Written task:
Give the listing again character for character, but drop the images.

'''

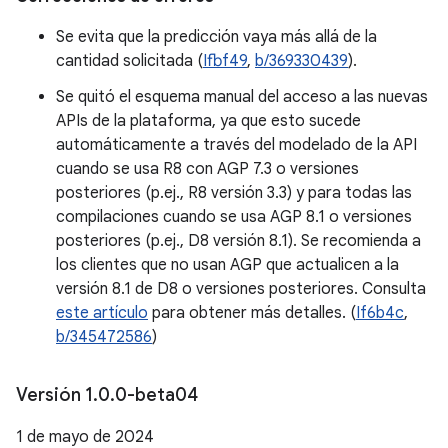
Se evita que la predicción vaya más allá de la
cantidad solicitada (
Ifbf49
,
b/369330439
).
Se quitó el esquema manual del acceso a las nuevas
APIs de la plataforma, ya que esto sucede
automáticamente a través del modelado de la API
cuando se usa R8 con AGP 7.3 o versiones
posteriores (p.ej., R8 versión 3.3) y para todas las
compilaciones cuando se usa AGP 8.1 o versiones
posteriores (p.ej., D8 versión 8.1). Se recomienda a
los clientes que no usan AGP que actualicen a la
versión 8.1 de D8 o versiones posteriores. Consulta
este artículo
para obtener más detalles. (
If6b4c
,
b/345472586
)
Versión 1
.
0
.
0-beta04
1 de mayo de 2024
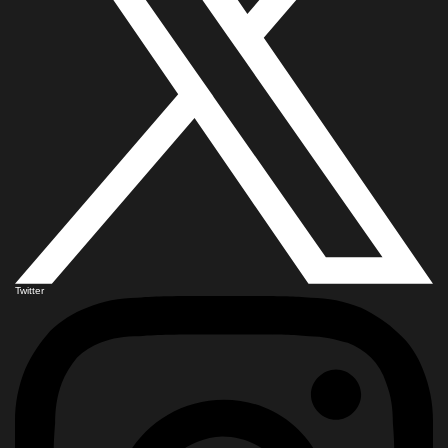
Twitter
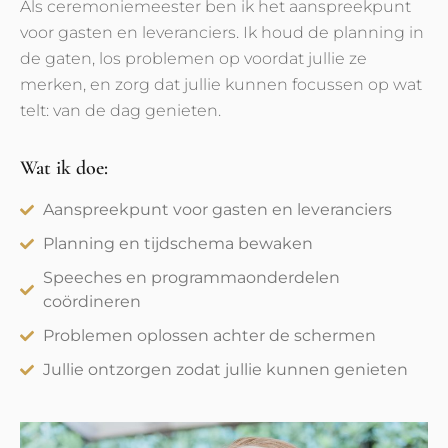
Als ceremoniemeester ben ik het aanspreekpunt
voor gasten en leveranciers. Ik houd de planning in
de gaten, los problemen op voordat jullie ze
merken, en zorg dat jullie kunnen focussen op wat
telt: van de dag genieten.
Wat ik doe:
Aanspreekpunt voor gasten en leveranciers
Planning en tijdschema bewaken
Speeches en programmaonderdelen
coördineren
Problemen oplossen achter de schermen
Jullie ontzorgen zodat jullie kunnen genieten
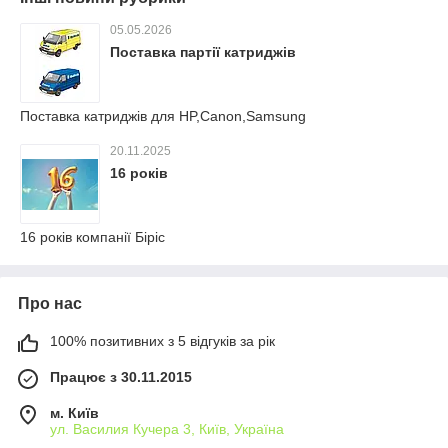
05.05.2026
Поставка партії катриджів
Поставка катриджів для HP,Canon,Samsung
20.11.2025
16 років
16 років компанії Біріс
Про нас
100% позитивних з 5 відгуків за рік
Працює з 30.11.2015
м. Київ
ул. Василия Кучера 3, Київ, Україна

'''

Reply:
Se evita que la predicción vaya más allá de la
cantidad solicitada (
Ifbf49
,
b/369330439
).
Se quitó el esquema manual del acceso a las nuevas
APIs de la plataforma, ya que esto sucede
automáticamente a través del modelado de la API
cuando se usa R8 con AGP 7.3 o versiones
posteriores (p.ej., R8 versión 3.3) y para todas las
compilaciones cuando se usa AGP 8.1 o versiones
posteriores (p.ej., D8 versión 8.1). Se recomienda a
los clientes que no usan AGP que actualicen a la
versión 8.1 de D8 o versiones posteriores. Consulta
este artículo
para obtener más detalles. (
If6b4c
,
b/345472586
)
Versión 1
.
0
.
0-beta04
1 de mayo de 2024
Twitter
Als ceremoniemeester ben ik het aanspreekpunt
voor gasten en leveranciers. Ik houd de planning in
de gaten, los problemen op voordat jullie ze
merken, en zorg dat jullie kunnen focussen op wat
telt: van de dag genieten.
Wat ik doe:
Aanspreekpunt voor gasten en leveranciers
Planning en tijdschema bewaken
Speeches en programmaonderdelen
coördineren
Problemen oplossen achter de schermen
Jullie ontzorgen zodat jullie kunnen genieten
05.05.2026
Поставка партії катриджів
Поставка катриджів для HP,Canon,Samsung
20.11.2025
16 років
16 років компанії Біріс
Про нас
100% позитивних з 5 відгуків за рік
Працює з 30.11.2015
м. Київ
ул. Василия Кучера 3, Київ, Україна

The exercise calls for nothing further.